EXERCISE PROMPT - Reproduce verbatim the rows from the line containing "Is the value" through the line containing "median 800, box", including both of those lines.

*-*-*

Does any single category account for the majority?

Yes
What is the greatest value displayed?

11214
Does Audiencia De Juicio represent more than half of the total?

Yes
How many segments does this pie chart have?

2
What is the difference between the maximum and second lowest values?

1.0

*-*-*

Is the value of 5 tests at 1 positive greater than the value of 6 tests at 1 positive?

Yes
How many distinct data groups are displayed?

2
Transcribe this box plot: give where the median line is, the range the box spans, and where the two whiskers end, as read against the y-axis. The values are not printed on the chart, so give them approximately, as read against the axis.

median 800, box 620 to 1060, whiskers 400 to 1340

*-*-*

SOLUTION BELOW -
Is the value of 5 tests at 1 positive greater than the value of 6 tests at 1 positive?

Yes
How many distinct data groups are displayed?

2
Transcribe this box plot: give where the median line is, the range the box spans, and where the two whiskers end, as read against the y-axis. The values are not printed on the chart, so give them approximately, as read against the axis.

median 800, box 620 to 1060, whiskers 400 to 1340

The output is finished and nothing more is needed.